Für mich ist das verbindende Element die Entwicklung des Lebensraums, demjenigen der Wölfe und unserem eigenen. Diese Aspekte spiegeln sich auch in anderen Geschichten, die Sie im Film erzählen. 
Beat Oswald: Das ist einer von vielen Prozessen, die bei mir auch stattgefunden haben. Die simple Frage, wer zuerst da war. Die Zeitachse spielt eine grosse Rolle. Das Tal war schon immer der Lebensraum der Tiere und irgendwann wurde dann das Dorf gebaut. Im Film kommt immer wieder etwas dazu. Das war das Schnittkonzept von Cutterin Lena Hatebur. Sie wollte, dass es stets ein Rädchen weitergeht und man am Schluss sieht, wie alles zusammenhängt. Mit diesem Konzept hat sie die Entwicklung der Geschichte massgeblich beeinflusst. 


Lena Hatebur ist zudem auch als Co-Regisseurin aufgeführt, genauso wie Samuel Weniger. Wie haben Sie sich kennengelernt, da Sie selbst ursprünglich nicht Film studiert haben? 
Beat Oswald: Das stimmt. Ich habe zuerst das Lehrerseminar in Kreuzlingen besucht, dort traf ich Samuel Weniger. Er hat danach in Luzern Film studiert, ich Ethnologie und Publizistik in Zürich. Für ein Kurzfilmprojekt habe ich Samuel dann wieder kontaktiert. Lena Hatebur lernte ich durch das Cinema Luna kennen, als ich dort eine Essay-Filmreihe kuratiert habe und ein von ihr geschnittener Film in diesem Rahmen gezeigt wurde. Als Samuel und ich dann an unserer ersten Langfilm-Dokumentation «Golden Age» arbeiteten – über eine Luxus-Altersresidenz in Florida – habe ich Lena als Cutterin mit an Bord geholt.


Wie kommt man als Ethnologe zum Film? 
Beat Oswald: Während meines Studiums konnte ich ein Filmprojekt in Grönland begleiten, das war die Weichenstellung. Noch vorher war ich Teil einer Metalcore-Band und habe das sehr intensiv gelebt. Dann hatte ich einen Hörsturz – was das Ende bedeutete für meine erste Liebe, die Musik. Meine Liebe zur Kunst gedieh aber weiter, und da ich schon immer Gedichte und Lyrics geschrieben habe, entwickelte sich dann langsam die Liebe zur Literatur und Film.  

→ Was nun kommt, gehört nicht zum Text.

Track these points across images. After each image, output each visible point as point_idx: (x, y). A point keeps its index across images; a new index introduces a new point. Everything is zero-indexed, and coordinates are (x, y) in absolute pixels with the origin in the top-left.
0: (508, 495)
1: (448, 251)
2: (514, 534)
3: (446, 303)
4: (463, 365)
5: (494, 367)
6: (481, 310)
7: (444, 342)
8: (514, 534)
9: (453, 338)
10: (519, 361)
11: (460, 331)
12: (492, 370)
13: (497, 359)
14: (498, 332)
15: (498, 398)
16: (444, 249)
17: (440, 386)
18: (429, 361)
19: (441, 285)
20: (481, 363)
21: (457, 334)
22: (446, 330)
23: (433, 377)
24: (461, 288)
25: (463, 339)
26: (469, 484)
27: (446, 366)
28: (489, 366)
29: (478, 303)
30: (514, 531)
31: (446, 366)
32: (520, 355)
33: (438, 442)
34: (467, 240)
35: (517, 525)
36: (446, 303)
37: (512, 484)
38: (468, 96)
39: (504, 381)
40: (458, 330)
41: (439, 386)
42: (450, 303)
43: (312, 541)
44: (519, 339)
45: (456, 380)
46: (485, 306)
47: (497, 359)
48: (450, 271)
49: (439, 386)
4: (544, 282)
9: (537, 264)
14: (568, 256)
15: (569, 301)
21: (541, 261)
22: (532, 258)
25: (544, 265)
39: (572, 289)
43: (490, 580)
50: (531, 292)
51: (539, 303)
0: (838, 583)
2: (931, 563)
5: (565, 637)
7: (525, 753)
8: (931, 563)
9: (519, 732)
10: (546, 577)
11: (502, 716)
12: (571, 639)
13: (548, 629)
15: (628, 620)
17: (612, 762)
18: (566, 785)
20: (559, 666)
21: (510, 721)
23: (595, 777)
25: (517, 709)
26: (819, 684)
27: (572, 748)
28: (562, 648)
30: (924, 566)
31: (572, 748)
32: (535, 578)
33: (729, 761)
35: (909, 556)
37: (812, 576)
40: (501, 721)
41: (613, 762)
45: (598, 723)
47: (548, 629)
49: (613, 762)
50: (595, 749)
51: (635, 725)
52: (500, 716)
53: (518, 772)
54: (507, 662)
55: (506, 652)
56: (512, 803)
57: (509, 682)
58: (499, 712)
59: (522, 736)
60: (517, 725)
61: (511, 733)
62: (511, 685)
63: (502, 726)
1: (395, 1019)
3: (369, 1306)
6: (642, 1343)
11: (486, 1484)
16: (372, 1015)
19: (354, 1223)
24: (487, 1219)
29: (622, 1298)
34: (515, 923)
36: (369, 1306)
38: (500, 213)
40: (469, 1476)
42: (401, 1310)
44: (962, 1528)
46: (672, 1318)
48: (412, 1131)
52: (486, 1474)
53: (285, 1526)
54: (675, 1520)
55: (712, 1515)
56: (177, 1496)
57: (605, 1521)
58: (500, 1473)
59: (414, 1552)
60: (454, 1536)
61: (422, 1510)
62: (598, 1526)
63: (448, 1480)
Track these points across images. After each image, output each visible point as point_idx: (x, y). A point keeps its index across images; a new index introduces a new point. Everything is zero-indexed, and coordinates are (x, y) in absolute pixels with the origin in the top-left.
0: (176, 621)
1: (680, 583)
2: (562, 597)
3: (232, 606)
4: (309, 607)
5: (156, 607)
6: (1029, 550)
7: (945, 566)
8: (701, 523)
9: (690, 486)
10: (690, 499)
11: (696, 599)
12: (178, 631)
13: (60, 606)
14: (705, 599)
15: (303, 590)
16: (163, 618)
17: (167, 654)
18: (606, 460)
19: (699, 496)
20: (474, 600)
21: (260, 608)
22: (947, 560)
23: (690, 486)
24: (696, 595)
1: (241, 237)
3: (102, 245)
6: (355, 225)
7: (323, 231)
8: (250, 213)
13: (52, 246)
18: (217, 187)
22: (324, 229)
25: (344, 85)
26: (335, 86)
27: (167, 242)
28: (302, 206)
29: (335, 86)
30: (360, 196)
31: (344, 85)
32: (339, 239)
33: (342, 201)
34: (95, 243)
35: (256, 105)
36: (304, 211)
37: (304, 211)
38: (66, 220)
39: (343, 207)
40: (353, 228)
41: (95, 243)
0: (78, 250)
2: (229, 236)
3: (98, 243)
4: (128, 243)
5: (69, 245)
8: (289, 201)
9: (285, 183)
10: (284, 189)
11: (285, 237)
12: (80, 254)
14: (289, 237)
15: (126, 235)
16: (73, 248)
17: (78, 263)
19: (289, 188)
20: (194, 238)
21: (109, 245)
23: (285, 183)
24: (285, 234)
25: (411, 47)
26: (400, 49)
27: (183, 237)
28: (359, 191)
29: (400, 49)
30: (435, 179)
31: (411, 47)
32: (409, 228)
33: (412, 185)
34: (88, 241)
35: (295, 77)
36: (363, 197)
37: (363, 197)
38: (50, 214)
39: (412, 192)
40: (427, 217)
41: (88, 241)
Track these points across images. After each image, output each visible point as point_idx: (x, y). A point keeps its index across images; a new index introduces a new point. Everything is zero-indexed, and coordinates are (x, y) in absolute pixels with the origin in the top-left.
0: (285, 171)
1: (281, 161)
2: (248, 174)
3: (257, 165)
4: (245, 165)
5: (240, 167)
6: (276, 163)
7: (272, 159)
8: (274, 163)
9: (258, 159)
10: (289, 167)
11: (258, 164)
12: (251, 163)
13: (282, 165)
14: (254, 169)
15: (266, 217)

In «Tamina» taucht am Anfang kein Wolf auf, sondern erstmal ein ausgestopfter Hase. Was hat es damit auf sich? 
Beat Oswald: Der Hase heisst Johannes. Im Johannes-Evangelium wird die Apokalypse angesprochen. Es gibt dort eine Stelle, an der es sinngemäss heisst, dass die Zeit der Teufel ist. Sprich, dass wir – je stärker wir das Gefühl haben, auf das Ende zuzusteuern – immer in Versuchung sind, schlechte Entscheidungen zu treffen. Diese Dualität zwischen Zeit und Moral ist gerade hinsichtlich des Klimawandels absolut zentral. Dafür steht der Hase als Metapher. 


Über welchen Zeitraum waren Sie in Vättis und haben dort Ihr Zelt aufgeschlagen?
Beat Oswald: Im Zelt haben wir wenig geschlafen. Vor allem haben wir im Massenlager am Feuerwehrdepot übernachtet. Über die dreieinhalb Jahre, die wir dort geschrieben, gedacht und gefilmt haben, sind wir zwischen 40 und 50 Mal in Vättis gewesen. Meistens für drei oder vier Tage. Die knapp 400 Einheimischen kannten uns schon bald und wir wurden in dieser Zeit ein Teil vom Dorf.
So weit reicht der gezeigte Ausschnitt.